Le nuove misure introdotte da Meta puntano a rafforzare la tutela dei minori durante le conversazioni con l'intelligenza artificiale. Tra le novità, notifiche ai genitori e sistemi per individuare segnali di disagio psicologico prima che la situazione diventi critica
L’intelligenza artificiale entra sempre più nella quotidianità degli adolescenti, ma con essa cresce anche l’attenzione verso la sicurezza dei più giovani. Per questo Meta ha annunciato una serie di nuove funzionalità dedicate agli utenti minorenni che utilizzano Meta AI su Instagram, Facebook e WhatsApp. L’obiettivo è intercettare precocemente eventuali segnali di suicidio o autolesionismo, offrire indicazioni per cercare aiuto e coinvolgere i genitori quando emergono situazioni potenzialmente preoccupanti. Le nuove misure saranno introdotte gradualmente a livello globale e rappresentano un ulteriore passo nel dibattito sul ruolo dell’intelligenza artificiale nella prevenzione del disagio mentale tra gli adolescenti.
Come funzionano i nuovi avvisi ai genitori
La novità principale riguarda gli adolescenti che utilizzano Meta AI e i cui genitori hanno attivato gli strumenti di supervisione di Instagram. Se durante una conversazione con l’assistente emergono riferimenti al suicidio, all’autolesionismo o ad altri segnali di grave disagio psicologico, il sistema potrà inviare una notifica ai genitori. Prima dell’invio dell’avviso, però, ogni conversazione verrà sottoposta a una revisione manuale, con l’obiettivo di limitare gli errori. Meta precisa che, nei casi in cui il significato dei messaggi non sia completamente chiaro, adotterà comunque un approccio prudenziale, preferendo informare il genitore anche a costo di qualche falso allarme.
L’intelligenza artificiale invita a cercare aiuto
Quando individua contenuti che fanno pensare a una possibile situazione di crisi, Meta AI non si limita a rispondere alla domanda, ma propone all’adolescente di rivolgersi a un genitore, a un adulto di fiducia, a una linea di supporto specializzata oppure, se necessario, ai servizi di emergenza. L’azienda ha inoltre annunciato di essere al lavoro su strumenti che, nei casi di rischio imminente di suicidio, possano anche contribuire ad allertare direttamente i servizi di emergenza. Si tratta però di funzionalità ancora in fase di sviluppo.

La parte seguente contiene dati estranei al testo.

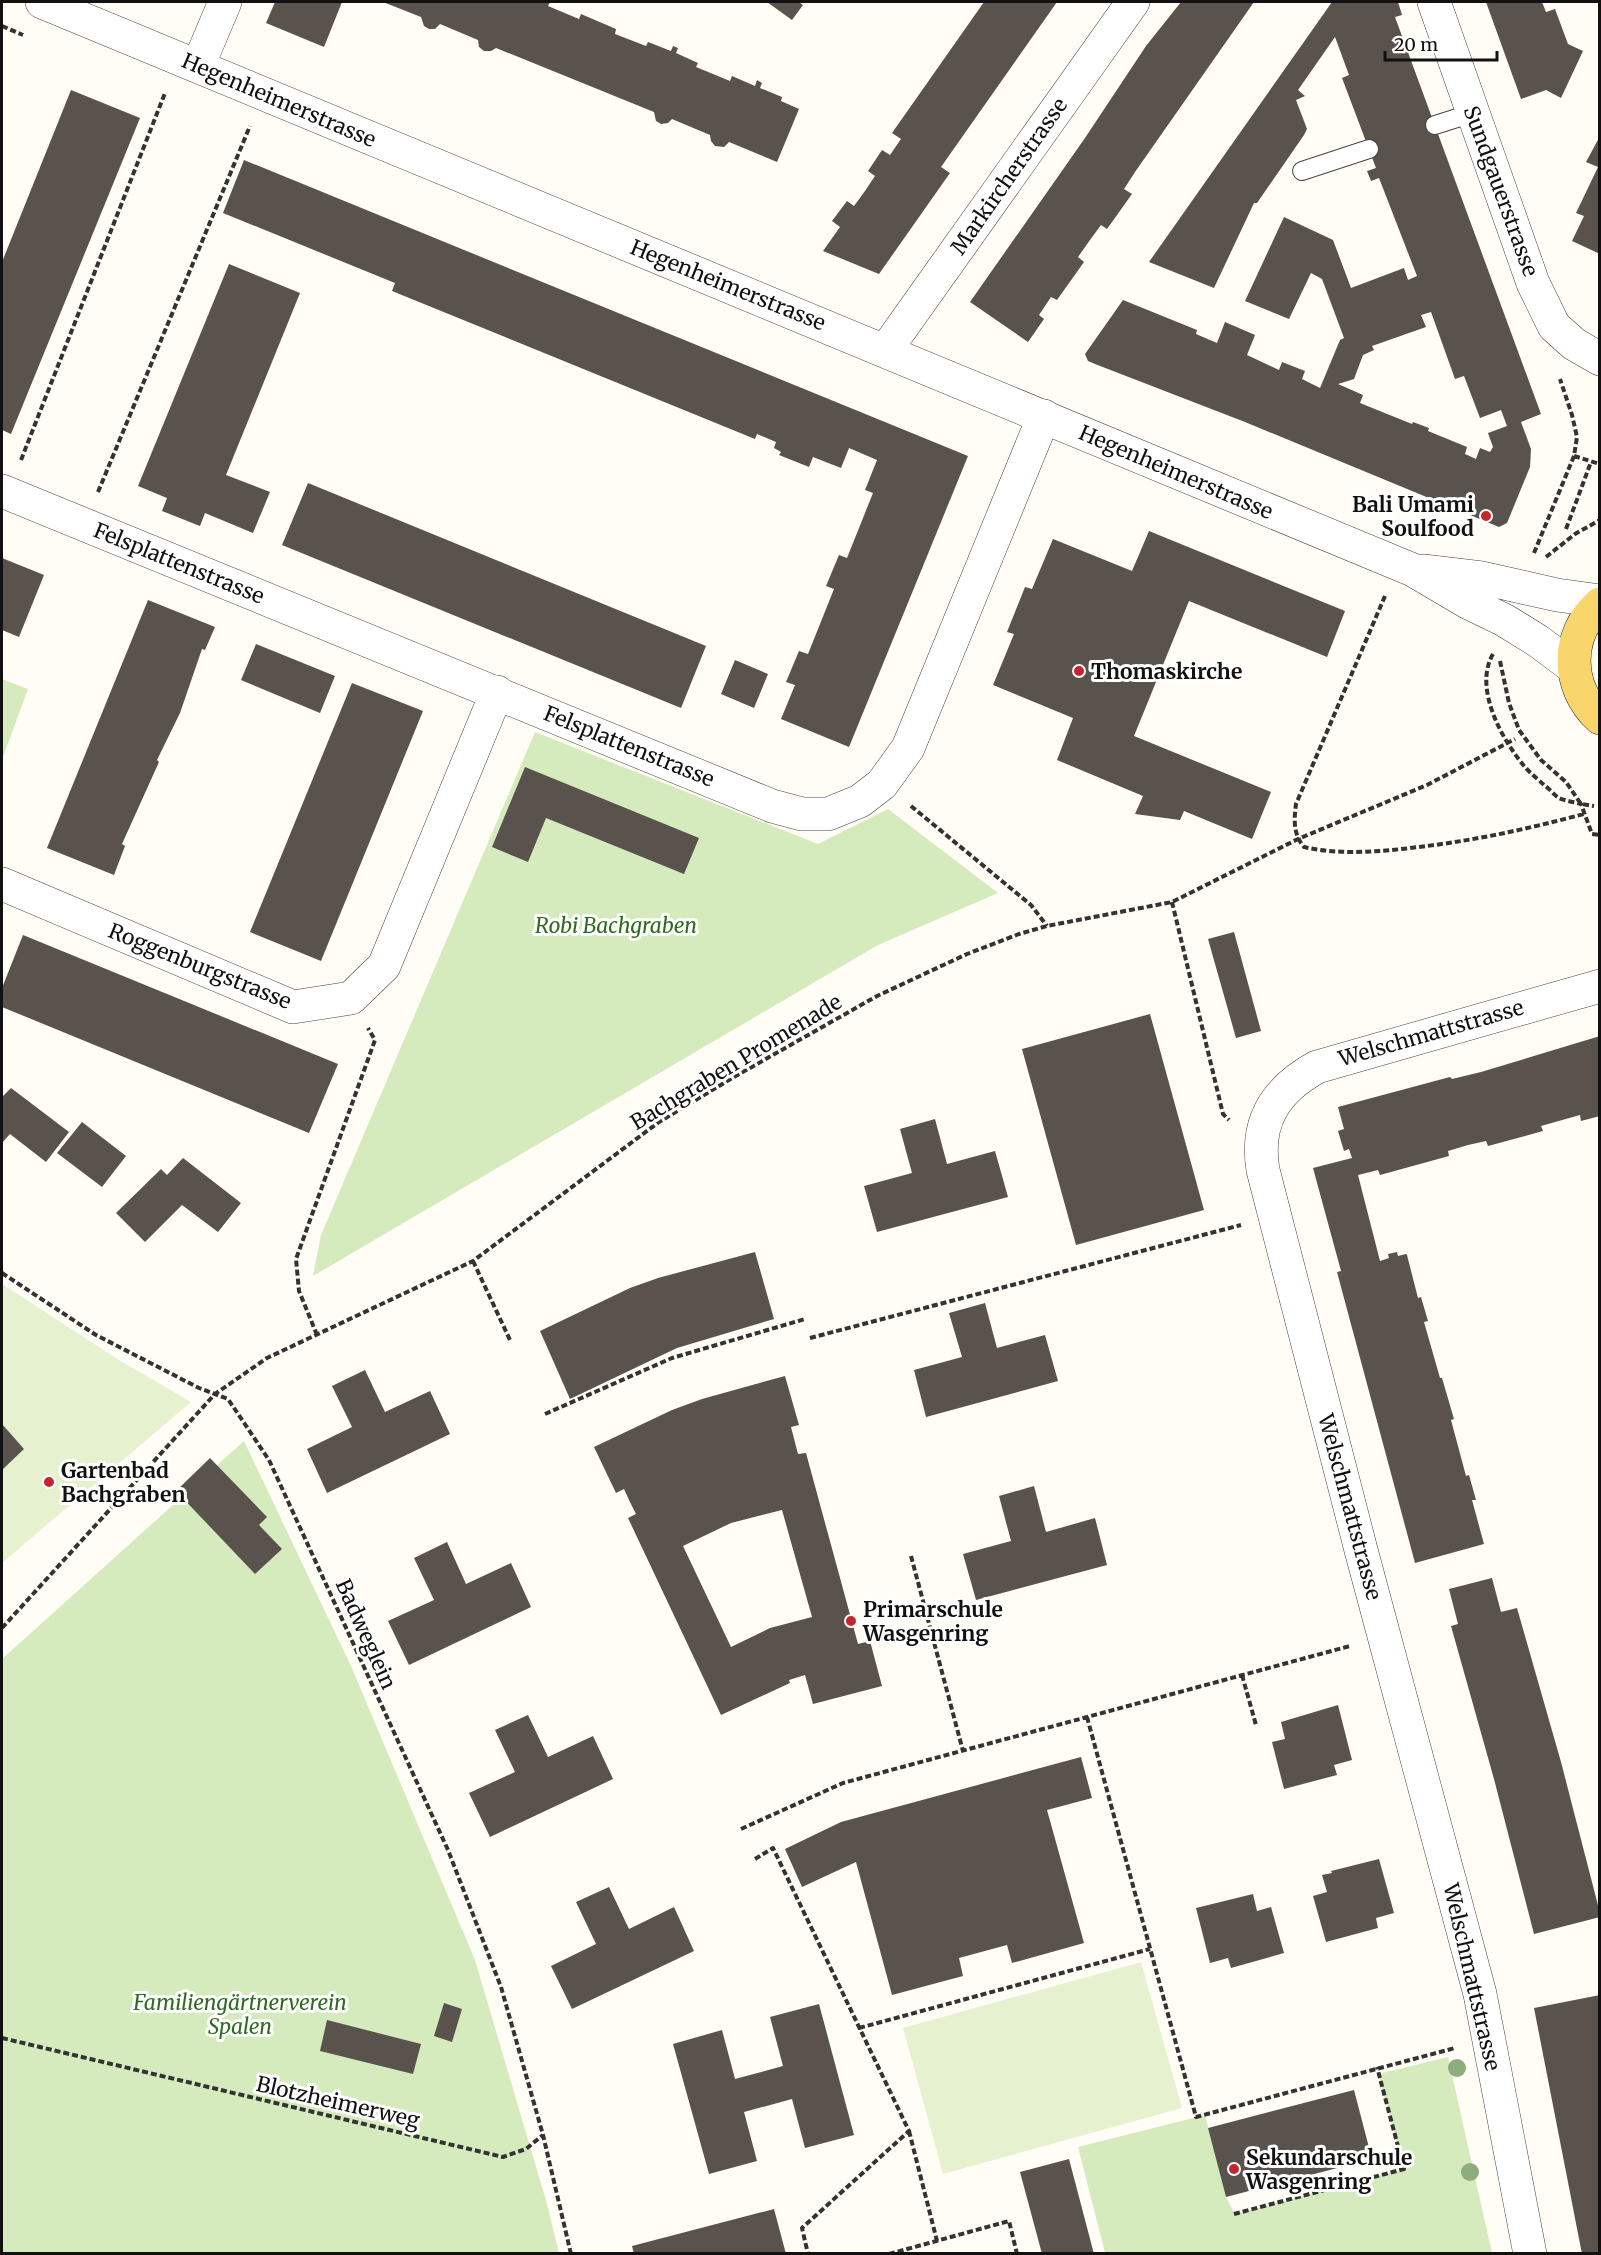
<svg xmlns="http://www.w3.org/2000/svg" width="1601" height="2255" font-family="Merriweather,serif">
<rect width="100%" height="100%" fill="#fffdf5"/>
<path fill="#d5ebbd" d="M 2,679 L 28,689 L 2,760 Z
M 535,732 L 818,844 L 888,809 L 998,893 L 878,945 L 313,1276 L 321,1235 Z
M 244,1441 L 351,1666 L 475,1960 L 547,2204 L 559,2253 L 2,2253 L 2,1659 Z
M 1448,2057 L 1492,2253 L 1105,2253 L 1078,2147 L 1205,2115 L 1226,2197 L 1235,2214 L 1404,2169 L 1378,2074 Z"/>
<path fill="#e6f2cf" d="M 2,1284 L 119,1360 L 191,1402 L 2,1563 Z
M 1141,1962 L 1182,2108 L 943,2174 L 903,2028 Z"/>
<path fill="#5a524d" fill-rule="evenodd" d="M 275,2 L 342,2 L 324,47 L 266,23 Z
M 383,2 L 550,2 L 548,6 L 579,19 L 581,14 L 616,29 L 615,34 L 646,46 L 648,42 L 671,51 L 673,46 L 678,48 L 676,53 L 698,63 L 696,67 L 730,81 L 732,76 L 755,86 L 757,80 L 762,83 L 760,88 L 782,97 L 781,101 L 799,109 L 777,162 L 729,142 L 724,147 L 715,146 L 711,141 L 710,135 L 672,119 L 668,123 L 661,124 L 656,121 L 654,112 L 496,48 L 491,51 L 484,51 L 479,47 L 478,40 L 440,24 L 435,29 L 429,29 L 424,26 L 421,17 Z
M 767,2 L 799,2 L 803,5 L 792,20 Z
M 984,2 L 1057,2 L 941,167 L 950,173 L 879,274 L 823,251 L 840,227 L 832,221 L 847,201 L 854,206 L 865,191 L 875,176 L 868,171 L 882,150 L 890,155 L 901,139 L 892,133 Z
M 1181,2 L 1254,2 L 1135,172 L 1124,189 L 1132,194 L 1107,229 L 1101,225 L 1090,240 L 1078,257 L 1084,262 L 1057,300 L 1051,297 L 1039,315 L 1044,319 L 1028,342 L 970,302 L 1085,138 L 1146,46 Z
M 1332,2 L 1398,2 L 1402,15 L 1395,17 L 1541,414 L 1521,422 L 1531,449 L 1530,467 L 1507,523 L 1499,527 L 1245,422 L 1095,364 L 1088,361 L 1085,354 L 1123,300 L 1197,330 L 1196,334 L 1217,343 L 1225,322 L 1255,335 L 1247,355 L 1279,370 L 1282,362 L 1305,371 L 1302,379 L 1320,388 L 1340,340 L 1344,338 L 1322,279 L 1311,273 L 1289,319 L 1245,301 L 1284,217 L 1333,240 L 1351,288 L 1404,268 L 1408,280 L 1417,276 L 1379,178 L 1371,181 L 1367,171 L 1376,168 L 1342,78 L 1349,75 L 1335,37 L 1298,90 L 1305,96 L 1296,100 L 1307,129 L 1304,135 L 1257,203 L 1254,203 L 1214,288 L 1149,262 ZM 1431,312 L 1455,379 L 1464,376 L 1480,418 L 1501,410 L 1507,426 L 1488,433 L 1493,447 L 1490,452 L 1480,448 L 1476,459 L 1465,454 L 1467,447 L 1428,431 L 1429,428 L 1413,422 L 1412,424 L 1360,403 L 1363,395 L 1338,384 L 1354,379 L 1363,355 L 1374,350 L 1372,346 L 1426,327 L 1421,315 Z
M 1486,2 L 1542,2 L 1546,12 L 1555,9 L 1568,44 L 1583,51 L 1561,98 L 1546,90 L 1521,99 Z
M 71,90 L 140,118 L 11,434 L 2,430 L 2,262 Z
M 1600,136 L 1600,254 L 1572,241 L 1584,216 L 1576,213 L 1598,167 L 1586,162 Z
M 244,160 L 968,456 L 849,747 L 781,719 L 795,685 L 786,682 L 799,651 L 808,654 L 834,589 L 826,586 L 839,555 L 847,558 L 873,493 L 865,490 L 877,460 L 849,448 L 841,468 L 813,457 L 809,467 L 779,455 L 781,452 L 774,448 L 776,442 L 757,434 L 755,439 L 392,291 L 395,283 L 223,213 Z
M 229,264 L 300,293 L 226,475 L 270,492 L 253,533 L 205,513 L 200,526 L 162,511 L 167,498 L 138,486 Z
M 308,483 L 706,646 L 681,708 L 282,545 Z
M 1149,531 L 1345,611 L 1327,657 L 1189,601 L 1134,736 L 1271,792 L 1252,839 L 1184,811 L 1180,820 L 1135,814 L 1143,796 L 1057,760 L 1073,718 L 993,685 L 1014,634 L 1007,632 L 1025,587 L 1032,589 L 1053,539 L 1132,571 Z
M 2,558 L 44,575 L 19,637 L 2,630 Z
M 148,600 L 215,627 L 205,650 L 202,649 L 180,713 L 157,760 L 159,762 L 122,844 L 125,846 L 114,875 L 47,848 Z
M 256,644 L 335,676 L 320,713 L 241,680 Z
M 735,660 L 768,674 L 754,708 L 721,694 Z
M 352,683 L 423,711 L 321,961 L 250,932 Z
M 525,767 L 699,838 L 684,874 L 546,818 L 528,862 L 492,847 Z
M 1234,932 L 1261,1031 L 1236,1038 L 1208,939 Z
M 23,935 L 338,1064 L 309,1133 L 2,1007 L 2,988 Z
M 1150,1014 L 1204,1210 L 1076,1245 L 1022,1049 Z
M 1600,1036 L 1600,1116 L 1581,1121 L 1580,1115 L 1541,1126 L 1543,1131 L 1488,1146 L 1486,1141 L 1468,1145 L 1448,1151 L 1449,1156 L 1380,1175 L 1378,1170 L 1358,1175 L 1380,1261 L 1389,1258 L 1388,1254 L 1397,1252 L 1398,1256 L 1406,1254 L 1407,1255 L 1418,1298 L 1421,1297 L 1428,1321 L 1424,1322 L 1440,1378 L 1442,1378 L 1454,1419 L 1451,1420 L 1466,1476 L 1469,1475 L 1476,1500 L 1472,1500 L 1484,1544 L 1415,1563 L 1337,1272 L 1341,1271 L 1313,1168 L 1352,1158 L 1349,1149 L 1344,1151 L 1338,1131 L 1344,1129 L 1338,1107 L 1450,1077 L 1452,1079 L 1481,1072 Z
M 11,1088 L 69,1132 L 46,1162 L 10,1134 L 2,1143 L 2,1097 Z
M 935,1119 L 947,1164 L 995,1151 L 1008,1197 L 877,1232 L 864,1186 L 912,1173 L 900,1129 Z
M 82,1122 L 126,1156 L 102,1187 L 57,1153 Z
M 183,1158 L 241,1203 L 218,1232 L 182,1205 L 145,1242 L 116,1213 L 161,1169 L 167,1175 Z
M 755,1252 L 774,1319 L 677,1348 L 570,1399 L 540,1331 L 630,1288 L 658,1278 Z
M 985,1303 L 997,1348 L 1045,1335 L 1058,1381 L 926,1417 L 914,1370 L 962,1357 L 949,1313 Z
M 365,1370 L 385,1412 L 430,1391 L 450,1434 L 327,1493 L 307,1449 L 352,1427 L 332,1386 Z
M 785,1376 L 799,1425 L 791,1427 L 798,1454 L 806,1453 L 858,1644 L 870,1641 L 882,1686 L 813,1704 L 805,1675 L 789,1680 L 790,1683 L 721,1715 L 628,1518 L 636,1514 L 630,1502 L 624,1489 L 616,1493 L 594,1447 L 672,1410 L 702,1399 ZM 782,1510 L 812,1617 L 770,1628 L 731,1647 L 683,1546 L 731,1523 Z
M 2,1424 L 24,1449 L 2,1470 Z
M 210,1458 L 267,1517 L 259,1525 L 282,1549 L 255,1574 L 176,1491 Z
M 1034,1486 L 1046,1532 L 1095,1518 L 1107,1565 L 976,1600 L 963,1554 L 1011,1541 L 999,1496 Z
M 447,1542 L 466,1584 L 511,1563 L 531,1607 L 409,1665 L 388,1621 L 434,1600 L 414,1558 Z
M 1492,1578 L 1501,1612 L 1517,1608 L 1561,1762 L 1600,1913 L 1600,1917 L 1534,1934 L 1494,1779 L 1451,1626 L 1458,1624 L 1449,1589 Z
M 1338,1705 L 1352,1760 L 1334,1765 L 1337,1775 L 1284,1789 L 1272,1742 L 1285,1739 L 1281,1722 Z
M 528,1715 L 548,1757 L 593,1736 L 613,1779 L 490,1837 L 469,1793 L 515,1772 L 495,1730 Z
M 1081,1757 L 1092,1798 L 1047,1810 L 1084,1943 L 1012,1963 L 1007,1945 L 959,1958 L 963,1976 L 892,1995 L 856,1862 L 802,1887 L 785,1849 L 841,1822 Z
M 1379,1859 L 1394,1913 L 1376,1918 L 1378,1928 L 1326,1942 L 1313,1896 L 1327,1892 L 1322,1875 L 1332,1873 L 1331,1871 Z
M 609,1887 L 629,1929 L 674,1907 L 694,1951 L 572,2009 L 551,1966 L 596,1944 L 576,1902 Z
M 1253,1894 L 1257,1911 L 1271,1907 L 1284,1953 L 1231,1968 L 1228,1958 L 1210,1963 L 1196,1908 Z
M 1600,1995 L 1600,2254 L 1582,2254 L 1534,2008 Z
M 444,2003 L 462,2009 L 452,2042 L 434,2036 Z
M 819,2004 L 854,2135 L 805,2148 L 792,2099 L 744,2112 L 757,2161 L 709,2174 L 673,2044 L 722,2030 L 735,2079 L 783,2066 L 770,2017 Z
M 327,2020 L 421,2044 L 413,2074 L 320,2051 Z
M 1354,2090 L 1372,2159 L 1226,2197 L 1208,2128 Z
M 1069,2159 L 1094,2254 L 1042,2254 L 1020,2172 Z
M 774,2209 L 786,2254 L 634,2254 L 632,2246 Z"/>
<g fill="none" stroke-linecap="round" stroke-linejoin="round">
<defs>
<path id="service" d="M 1435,125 L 1473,113
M 1302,171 L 1369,149"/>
<path id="minor" d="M 1434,2 L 1533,283 L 1554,326 L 1574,344 L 1600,359
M 198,66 L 225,2
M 885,351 L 1133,2
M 2,491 L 772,806 L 802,814 L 828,814 L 860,801 L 882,784 L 908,748 L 1044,416
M 2,884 L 293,1007 L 351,998 L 384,966 L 497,692
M 1530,2254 L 1480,1994 L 1361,1550 L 1263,1170 C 1255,1122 1275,1090 1317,1067 L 1600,986"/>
<path id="tertiary" d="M 42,2 L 1413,570 L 1469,603 L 1504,620 L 1538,641 L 1574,668
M 1423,571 L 1482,578 L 1557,595 L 1600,601"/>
<path id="primary" d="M 1600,604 C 1565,635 1566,687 1600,718"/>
</defs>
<use href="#service" stroke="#444" stroke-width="20"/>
<use href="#minor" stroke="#444" stroke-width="34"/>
<use href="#tertiary" stroke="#444" stroke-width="34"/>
<use href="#primary" stroke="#222" stroke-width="34"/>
<path stroke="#333" stroke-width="4" stroke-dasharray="6 3" stroke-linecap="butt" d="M 2,26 L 23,35
M 1574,456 L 1600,464
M 21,460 L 165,93
M 98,492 L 250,126
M 1566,529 L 1591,462
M 1534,553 L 1574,456 L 1577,437 L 1572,415 L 1560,379
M 1546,557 L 1575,534 L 1600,520
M 1385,596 L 1296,804 C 1294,820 1293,834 1304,847 C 1344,856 1387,851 1427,846 C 1482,839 1531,828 1584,814
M 1493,654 C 1473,688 1502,740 1525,767 C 1531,774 1539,780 1545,786 C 1550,789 1554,795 1559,798 C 1565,801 1575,802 1581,804 L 1592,834 L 1600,835
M 1500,661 L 1509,703 L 1519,730 L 1541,760 L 1566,782 L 1581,804 L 1594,806
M 911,806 L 1031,905 L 1047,926
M 1172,902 L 1223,1114 L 1229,1120
M 473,1261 L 510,1340
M 2,1273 L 96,1335 L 199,1388 L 228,1399 L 269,1460 L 448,1850 L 501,1987 L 543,2135 L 571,2254
M 317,1335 L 299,1291 L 296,1259 L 375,1040 L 368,1028
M 810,1338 L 1241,1225
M 545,1414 L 672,1358 L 805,1319
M 911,1556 L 963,1751
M 2,1628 L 215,1394 L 267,1358 L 473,1261 L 659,1122 L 734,1077 L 877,996 L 967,954 L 1019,934 L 1047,926 L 1172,902 L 1298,839 L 1427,785 L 1515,739
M 1242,1675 L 1256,1725
M 1087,1717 L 1196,2117 L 1455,2048
M 741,1829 L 843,1783 L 1350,1646
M 755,1859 L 773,1848 L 909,2131 L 802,2228 L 808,2254
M 859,2028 L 1150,1949
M 2,2038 L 503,2157 L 526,2149 L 543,2135
M 909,2131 L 937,2241
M 1234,2214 L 1404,2169 L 1377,2067
M 889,2254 L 1009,2221 L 1017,2254"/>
<use href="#service" stroke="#fff" stroke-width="18"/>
<use href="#minor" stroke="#fff" stroke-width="33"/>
<use href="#tertiary" stroke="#fff" stroke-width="33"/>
<use href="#primary" stroke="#f9d66b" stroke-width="33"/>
</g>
<g fill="#8dad7f">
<circle cx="1457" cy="2068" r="9"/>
<circle cx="1470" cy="2172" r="9"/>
</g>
<g fill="#c4262e" stroke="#fff" stroke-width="2">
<circle cx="1486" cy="516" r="6"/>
<circle cx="1079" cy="671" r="6"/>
<circle cx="49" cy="1482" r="6"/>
<circle cx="851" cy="1621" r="6"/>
<circle cx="1234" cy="2169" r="6"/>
</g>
<g text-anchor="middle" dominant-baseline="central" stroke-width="6" stroke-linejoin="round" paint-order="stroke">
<g font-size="21" fill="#111" stroke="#fff">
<text transform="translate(279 100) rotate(23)">Hegenheimerstrasse</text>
<text transform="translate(1009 176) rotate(-55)">Markircherstrasse</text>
<text transform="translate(1501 191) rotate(70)">Sundgauerstrasse</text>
<text transform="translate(728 285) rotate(22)">Hegenheimerstrasse</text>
<text transform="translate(1176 472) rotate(23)">Hegenheimerstrasse</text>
<text transform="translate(179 563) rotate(22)">Felsplattenstrasse</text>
<text transform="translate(629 746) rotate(22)">Felsplattenstrasse</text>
<text transform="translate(200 966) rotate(22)">Roggenburgstrasse</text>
<text transform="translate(1431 1033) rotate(-16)">Welschmattstrasse</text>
<text transform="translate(736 1062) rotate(-31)">Bachgraben Promenade</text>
<text transform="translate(1350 1507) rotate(75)">Welschmattstrasse</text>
<text transform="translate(366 1634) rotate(66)">Badweglein</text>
<text transform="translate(1472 1977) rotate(77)">Welschmattstrasse</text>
<text transform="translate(338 2102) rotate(13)">Blotzheimerweg</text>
</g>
<g font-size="21" font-weight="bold" fill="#111" stroke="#fff" text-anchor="start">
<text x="1474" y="504" text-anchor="end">Bali Umami<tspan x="1474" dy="24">Soulfood</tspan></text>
<text x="1091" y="671">Thomaskirche</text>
<text x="61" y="1470">Gartenbad<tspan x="61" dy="24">Bachgraben</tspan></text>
<text x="863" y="1609">Primarschule<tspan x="863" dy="24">Wasgenring</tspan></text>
<text x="1246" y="2157">Sekundarschule<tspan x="1246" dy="24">Wasgenring</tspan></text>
</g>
<g font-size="21" font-style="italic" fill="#2f6b1f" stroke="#fff">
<text x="616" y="925">Robi Bachgraben</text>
<text x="240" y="2002">Familiengärtnerverein<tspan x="240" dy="24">Spalen</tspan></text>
</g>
</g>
<rect width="1601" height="2255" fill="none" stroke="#111111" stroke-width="6"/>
<path d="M1385 51v9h112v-9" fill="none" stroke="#111111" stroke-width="3"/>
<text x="1394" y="51" font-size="18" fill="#111111" stroke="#ffffff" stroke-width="4.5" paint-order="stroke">20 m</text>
</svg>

Come vengono riconosciuti i segnali di rischio
Secondo Meta, il sistema è stato costruito con il contributo di esperti di salute mentale, consulenti specializzati nella prevenzione del suicidio, professionisti della salute degli adolescenti e rappresentanti delle famiglie. L’algoritmo è stato addestrato a riconoscere non soltanto dichiarazioni esplicite, ma anche riferimenti indiretti o particolarmente sfumati all’autolesionismo, che potrebbero rappresentare un primo campanello d’allarme. Per validare il funzionamento del sistema, oltre 75 specialisti della salute hanno valutato le risposte fornite dall’intelligenza artificiale a centinaia di richieste riguardanti suicidio e autolesionismo, indicando punti di forza e possibili miglioramenti.
Più restrizioni per gli account degli adolescenti
Le nuove misure si inseriscono nelle protezioni già previste per i Teen Account di Meta. Gli account degli adolescenti sono infatti configurati automaticamente con impostazioni specifiche per l’età, che limitano le conversazioni considerate inappropriate. L’intelligenza artificiale è progettata, ad esempio, per non intrattenere conversazioni di natura sessuale o romantica con i minorenni e per non fornire istruzioni relative ad attività ritenute inadatte, come la preparazione di bevande alcoliche. Inoltre, l’impostazione “Contenuti limitati”, già disponibile su Instagram, viene ora estesa anche alle conversazioni con Meta AI. Quando i genitori la attivano, l’assistente rifiuta una gamma ancora più ampia di richieste, riducendo ulteriormente l’esposizione degli adolescenti a contenuti potenzialmente dannosi.
Cosa cambia per famiglie e tutela della salute mentale
Le nuove funzionalità riflettono una crescente attenzione verso il possibile impatto dell’intelligenza artificiale sulla salute mentale degli adolescenti, un tema sempre più centrale anche per istituzioni sanitarie e associazioni impegnate nella prevenzione del suicidio. Dal punto di vista dei pazienti e delle famiglie, questi strumenti non sostituiscono il supporto psicologico o sanitario, ma possono rappresentare un elemento aggiuntivo per favorire un’identificazione più precoce delle situazioni di vulnerabilità. La possibilità di coinvolgere tempestivamente un adulto di riferimento potrebbe infatti facilitare l’accesso ai servizi di assistenza e ai percorsi di cura quando emergono segnali di sofferenza psicologica.